Tuesday, November 15, 2011

Conundrum


I went to the desert on Sunday. I think since I was a kid, I have had mixed ideas about the place. For one, it is just a vast spread of nothing where you crawl on hands and knees desperate for water, hallucinating a chilly watering hole beneath a Palm tree while vultures fly in circles above your head. For another, it was a place where my grandparents lived for half the year, in a house my grandfather built, that had no electricity or running water and was an 8-mile hike to the closest phone. They, like others who grew up or have lived out west, thought of the desert as a place to relax, reflect and recharge. I, like others who grew up in a small suburban town, thought of it as a place to go crazy and die. There was something scary about it, not peaceful, just imbalanced.
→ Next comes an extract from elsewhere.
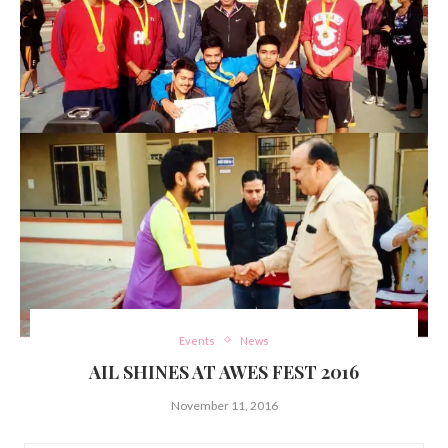
Events
News
AIL SHINES AT AWES FEST 2016
November 11, 2016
Still, the idea of GP and Nana out there in Lucerne Valley with the sky and the sun and the moon and the stars always seemed romantic.
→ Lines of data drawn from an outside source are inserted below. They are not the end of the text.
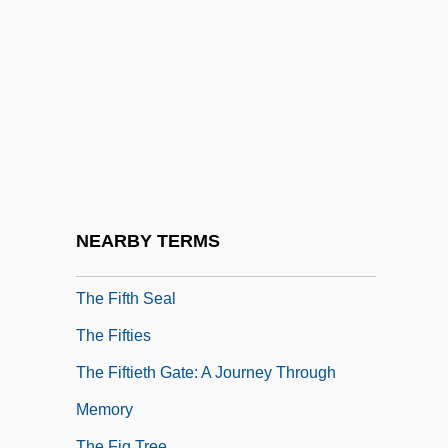
The Fiendish Plot Of Dr. Fu Manchu
The Fifteenth Century In Italy
The Fifth Brahmana
The Fifth Element
The Fifth Floor
The Fifth Horseman Is Fear
The Fifth Monkey
NEARBY TERMS
The Fifth Musketeer
The Fifth Seal
The Fifties
The Fiftieth Gate: A Journey Through
Memory
The Fig Tree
Who lives in the desert? Lizards, crazy hobos and Nan and Gramps.

My grandfather built a bench for my grandmother, a place to sit during the day where she could listen to music and talk shows from her transistor radio. It couldn’t have been an easy sell; my grandmother was a very social person and loved being around people (my grandfather was not, and did not), but she always talked about her bench as though it was a special kind of luxury. “I’d sit out there sometimes 4 hours a day! I got the best reception!” It would get cold in the winter months but Nana always talked about how great it felt to sit in the sun. I have seen photos of her on her bench wearing two overcoats, gloves, a big hat, and a blanket across her lap, her radio and ashtray beside her, smiling like a movie star. To someone else she might look like a crazy homeless person.

The silence: ahhhhhhhh. 
The silence: AAAAAAA!#%&!!!

We were in the desert scouting locations. We needed 360 degrees of nothing but sand and sky, a tumbleweed or two so we drove out to my grandparents, “12 miles through town, past 8 telephone poles and a red roof until you get to a sandy road, take a right and go 5 miles”. Their house was long gone, and there were others now, more telephone poles and cable discs, clusters of motor homes and boys riding around on motorbikes like loud angry bees. Gone was the big open panorama of sky and sand. Gone was the quiet.  

After my grandmother died, my grandfather moved out to the desert  and lived there for a month or so until he died too. My cousin found him in a chair, his hands still folded in his lap, listening to the radio.